Hoe anders is dat in het onderwijs. Organisaties van docenten zijn vooral vakbonden, die strijden voor goede arbeidsvoorwaarden. Het zijn geen beroepsverenigingen, die de standaarden en protocollen voor het vak bepalen. Dat zou ook niet door de overheid geaccepteerd worden. Het is juist omgekeerd. Iedere keer bedenkt de politiek andere leermethoden en legt het ministerie die op aan de docenten. De commissie Dijsselbloem heeft aangetoond hoe rampzalig die opeenvolging van politieke protocollen en standaarden is geweest voor de kwaliteit van het onderwijs. Merkwaardig is dat docenten als professionele groep daar nooit massaal tegen te hoop zijn gelopen, niet geweigerd hebben die protocollen toe te passen en al helemaal niet eigen protocollen heeft ontwikkeld. Waar de professionele macht van dokters in deze zin te groot is, is die van docenten te klein. Daardoor ontstaat er geen goed evenwicht tussen professionele en publieke opvattingen over het onderwijs, maar overheersen de laatste.

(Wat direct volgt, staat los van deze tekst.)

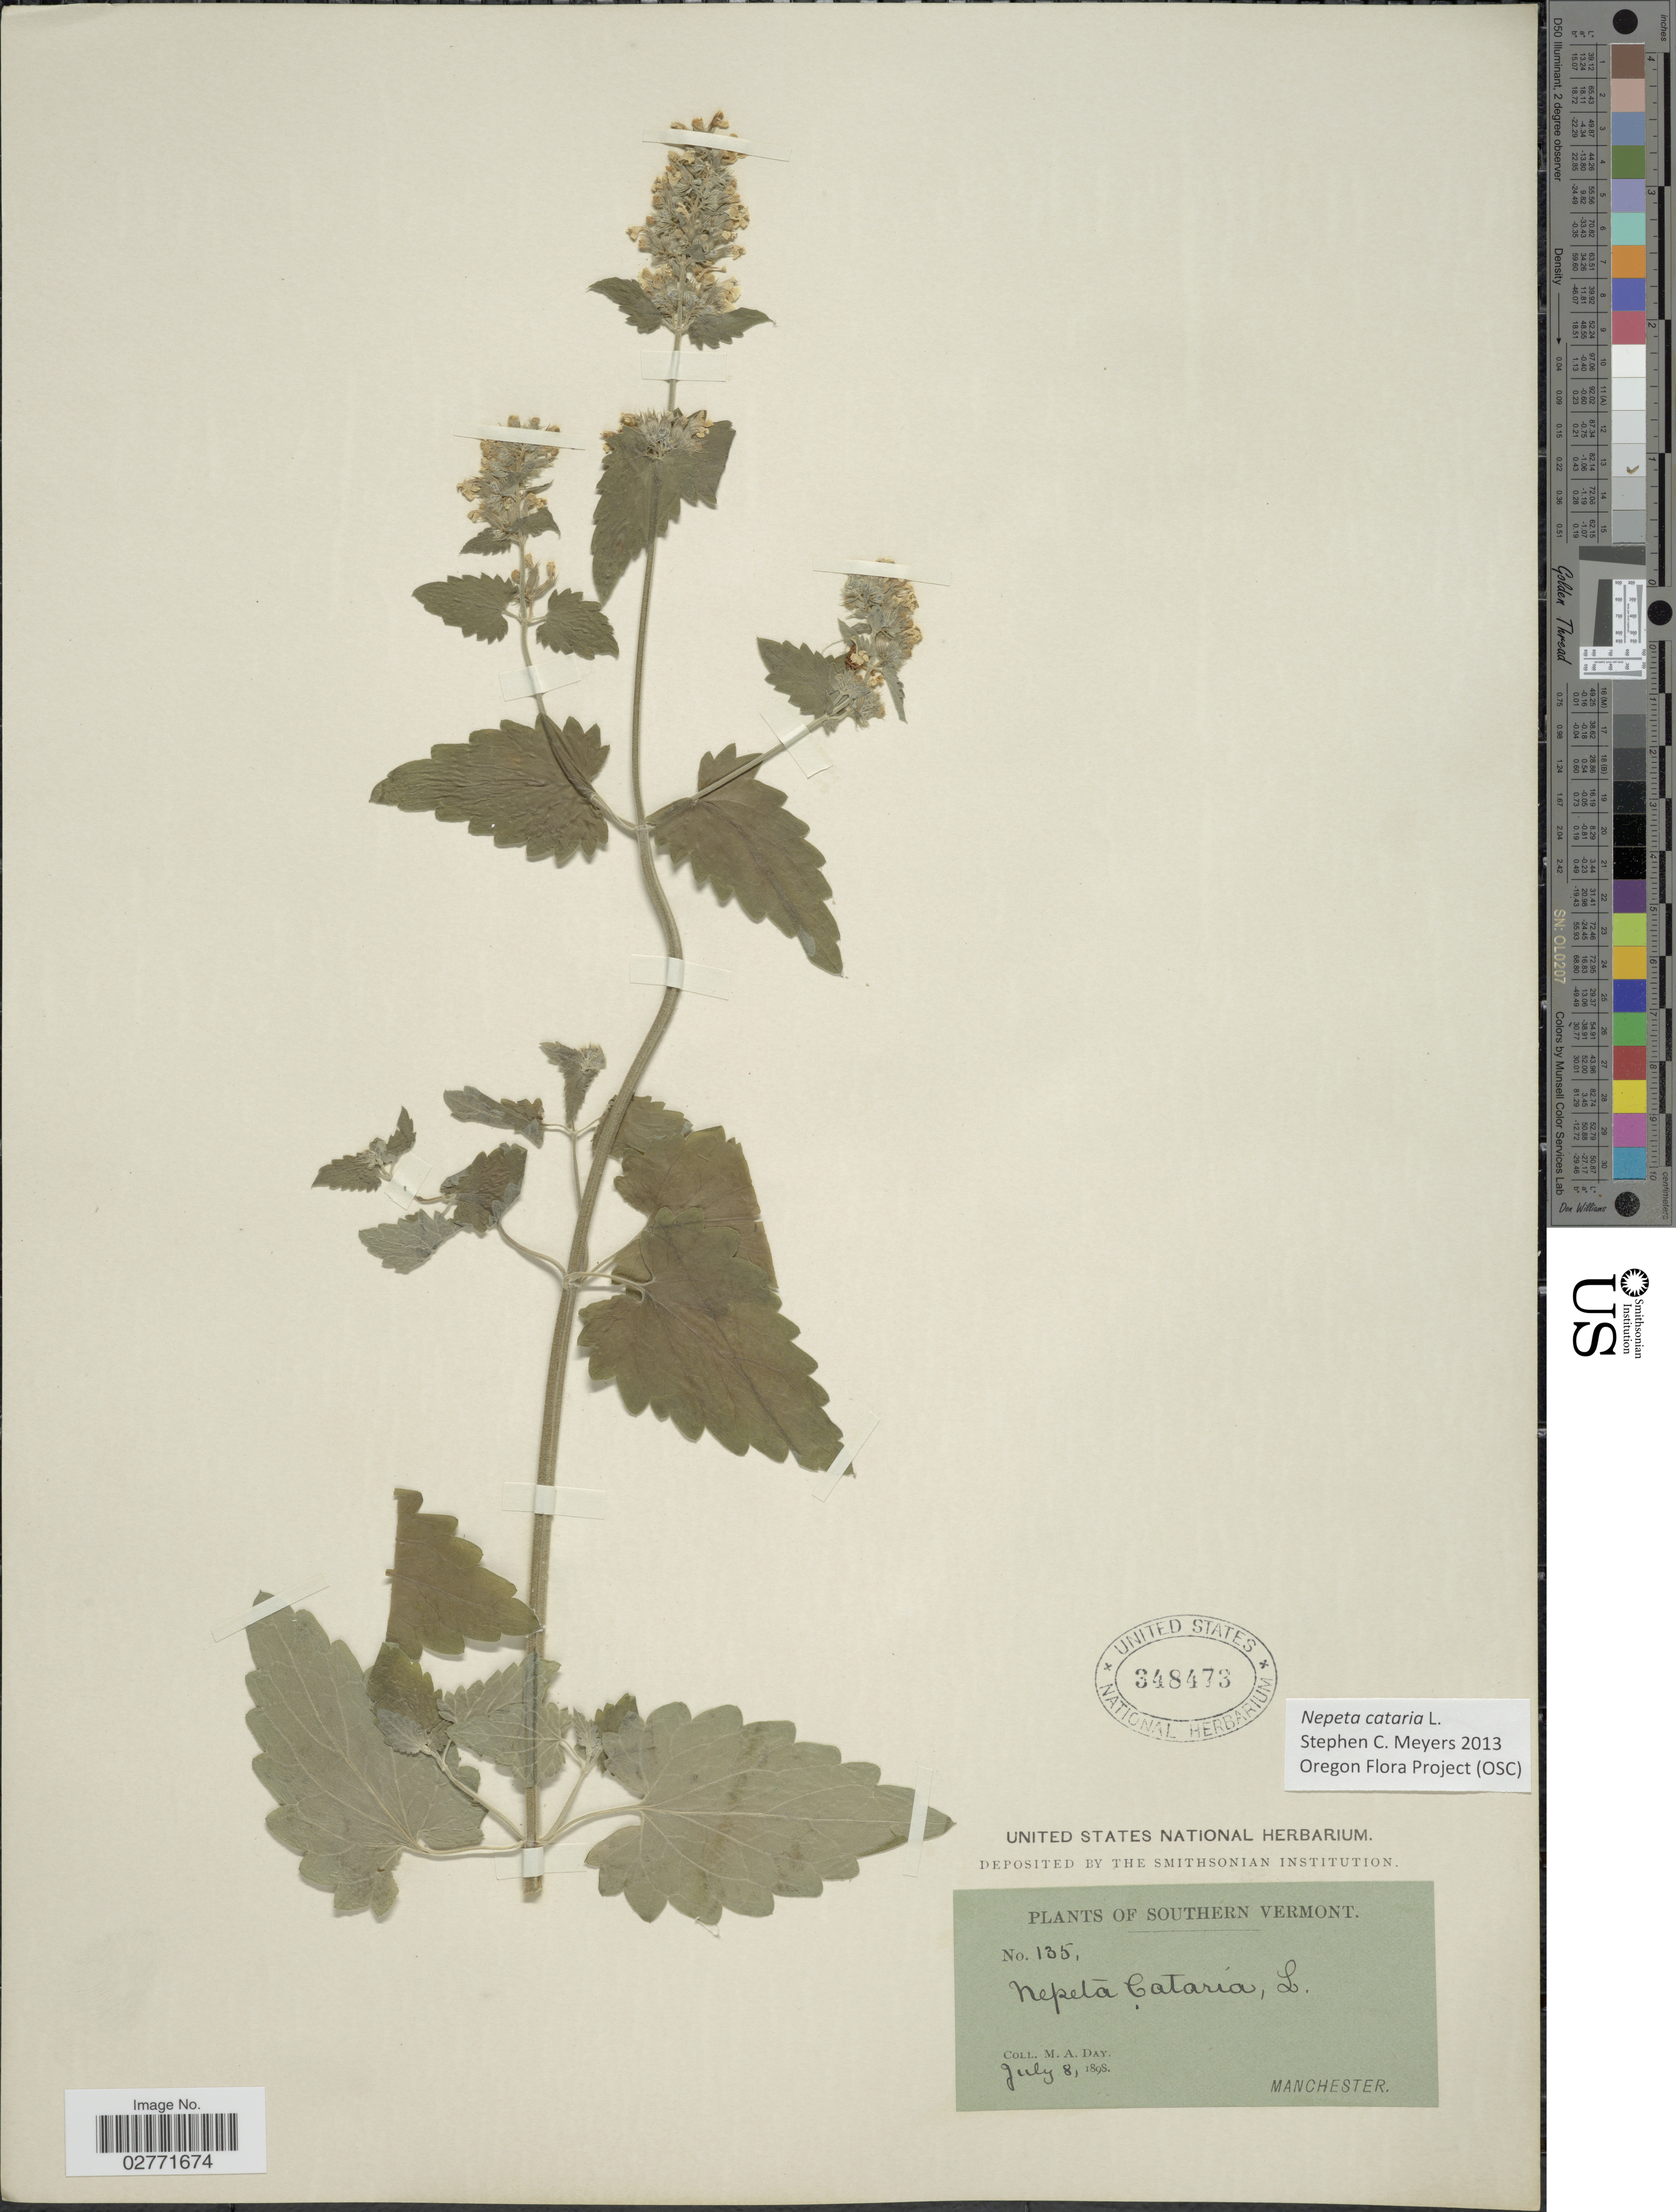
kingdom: Plantae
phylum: Tracheophyta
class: Magnoliopsida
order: Lamiales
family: Lamiaceae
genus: Nepeta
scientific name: Nepeta cataria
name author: L.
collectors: M. Day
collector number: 135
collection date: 1898-07-08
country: United States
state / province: Vermont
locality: Southern Vermont. Manchester.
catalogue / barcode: US 348473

Een parallel is er weer wel als het gaat om gedrag en uiten van de autonomie. Daar zijn dokters en docenten niet anders dan andere professionals. Ze zijn de kern van de dienstverlening in de sector, ze zijn en voelen zich onmisbaar. Ze hebben de neiging autonoom en ongepast gedrag ook daar te vertonen waar dat niet op de professie stoelt (je niet aan regels houden, te laat komen, geen gezag aanvaarden. Ze zijn snel emotioneel. Ze begrijpen het functioneren van een organisatie niet en hebben daar lak aan, want ze zijn er voor de patiënt of de leerling. En ze hebben om die reden wantrouwen tegen managers).
Zo is er een aardige vergelijking tussen beide soorten professionals te maken. Waarbij ik het merkwaardigste verschil vind dat dokters nooit publieke richtlijnen voor hun vak zullen accepteren, terwijl docenten steeds braaf de politieke en publieke richtlijnen in hun klas gaan uitvoeren. Ook al vinden ze dat het niet deugt. Als het rapport van Dijsselbloem iets heeft aangetoond, dan is het wel dat de professionals vooraf konden beredeneren waarom de volgende onderwijshervorming niet deugde, maar deze niet met hun beroepsorganisatie hebben tegengehouden en op individueel niveau braaf hebben uitgevoerd. Dat zou dokters nooit overkomen.